▶ **Document section**
━━━━
At some point in everybody’s life, the question of “Who am I?” rears its ugly head. We are put into a situation where we question everything about ourselves, followed by a careful examination of our entire lives. At first, it’s the simple task of slipping into a meditative state of thinking. Unfortunately, rather than just thinking through everything great that has happened in our lives, we start dwelling on the negative aspects.
One of the main reasons many of us slip into depressive states is because we spend too much time inside our own heads. Rather than focusing on the happier memories from our past, we begin a sort of tunnel vision. Regardless of the positive aspects of our growth, we instead focus on the destructive notions of life. When I look back on the moments from my past that have defined me, I am able to see both the positive and the negative.
I cannot recall a single moment of time that could be described as the cynosure of my life. It is impossible to pinpoint the exact facet that defines everything I have become, but a small insight can be uncovered if both sides of the coin are examined. Conversely, putting all effort into one side of the coin can lead to greater discoveries. If we only focus on the negative aspects of our lives, we are able to minimize the flaws in our system. If we only focus on the positive aspects of our lives, we overlook the qualities and actions that need improving.
━━━━
▶ **Job item A**
In the essay on self-examination, what is one of the main reasons many of us slip into depressive states?
▶ **Job item B**
Carry the essay on self-examination forward from its final sentence.

Data visualization images:
━━━━
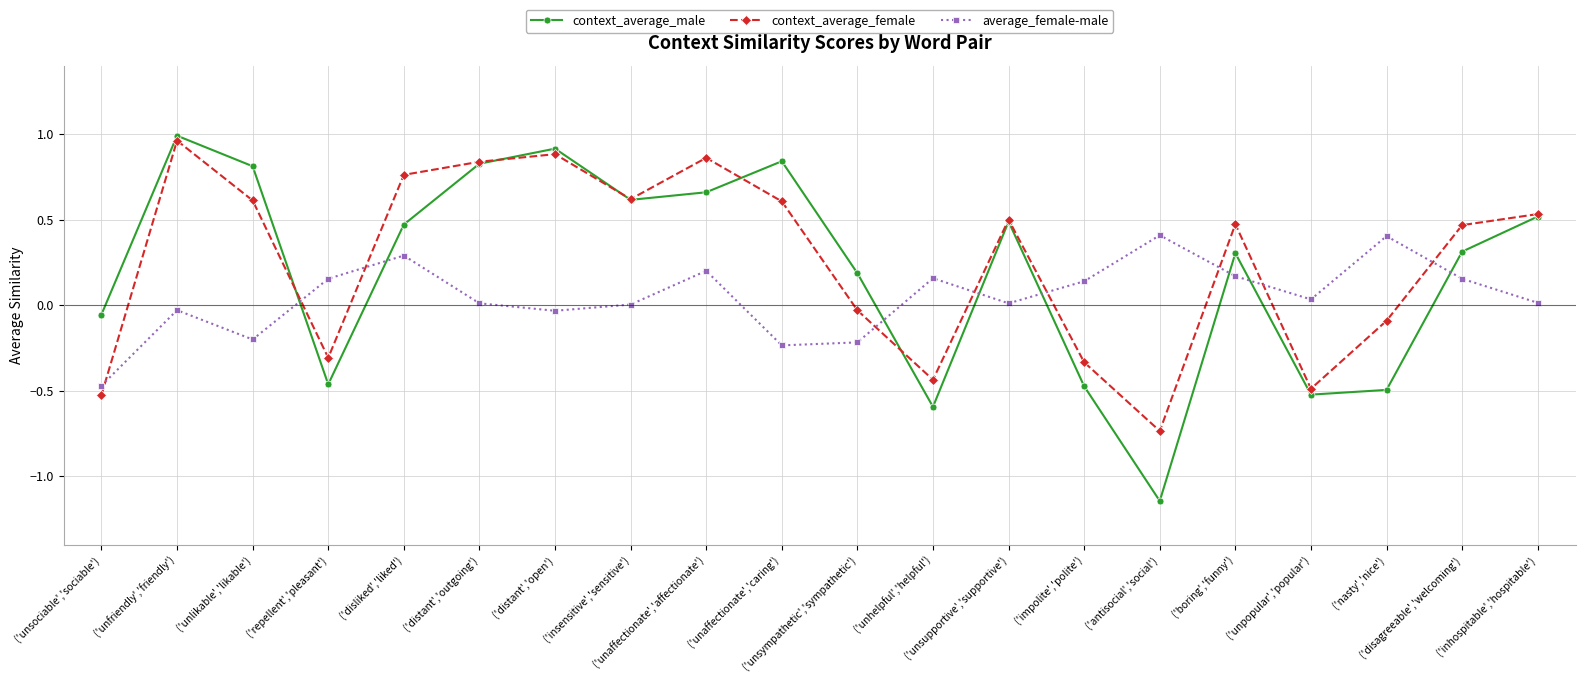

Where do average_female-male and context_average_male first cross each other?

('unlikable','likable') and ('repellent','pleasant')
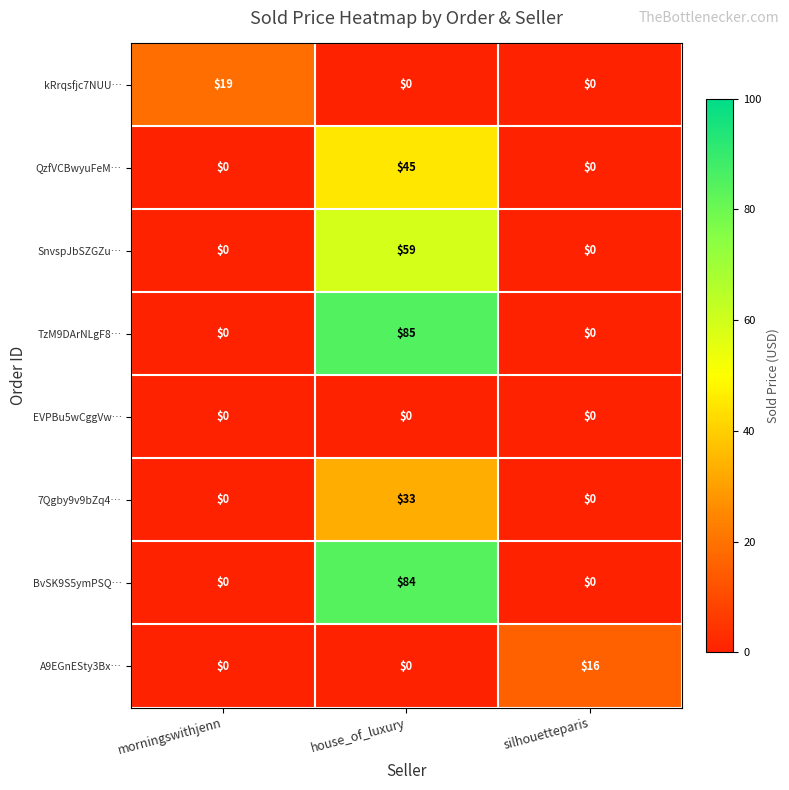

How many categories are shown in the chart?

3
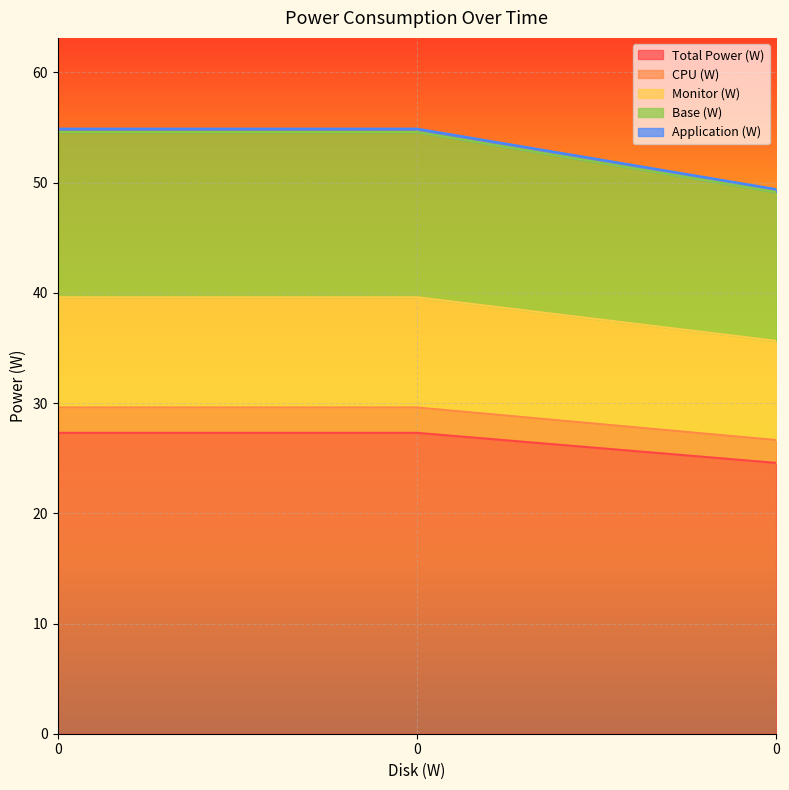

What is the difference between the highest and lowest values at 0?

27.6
━━━━
▶ **Response area A**
We spend too much time inside our own heads.

▶ **Response area B**
More often than not, I find myself lying in bed at night just staring at the ceiling. With more effort than I care to admit, I try to focus on everything good that has ever happened to me. I close my eyes and focus on the happier times. Flashes of my childhood play out vivid home videos in my mind as scenes of baseball, television shows, swimming, and play-fighting all overlap. I imagine my first kiss. I imagine the first time I fell in love. I imagine my successes in sports, public speaking, writing, music, and acting. I see the crowd rise to their feet during my first performance on stage. A shiver shoots down my spine as I imagine taking a bow after a stellar portrayal of a character from a play. Right as my smile reaches its peak…I fall.
The girl that I first kissed has no place in my life right now. My first love left me for something she felt was better and greater. My body and mind has not graced a baseball field in over ten years. My voice hasn’t spoken to a crowd, my trumpet hasn’t played any mellifluous tones, I haven’t written anything of value, and I haven’t taken the stage in so long I’ve forgotten what any of it feels like. The roar of a crowd is a silent abyss in the inner sanctums of my memories. A darkening oblivion creeps its away into my dreams as it pulls me deeper and deeper into nothingness.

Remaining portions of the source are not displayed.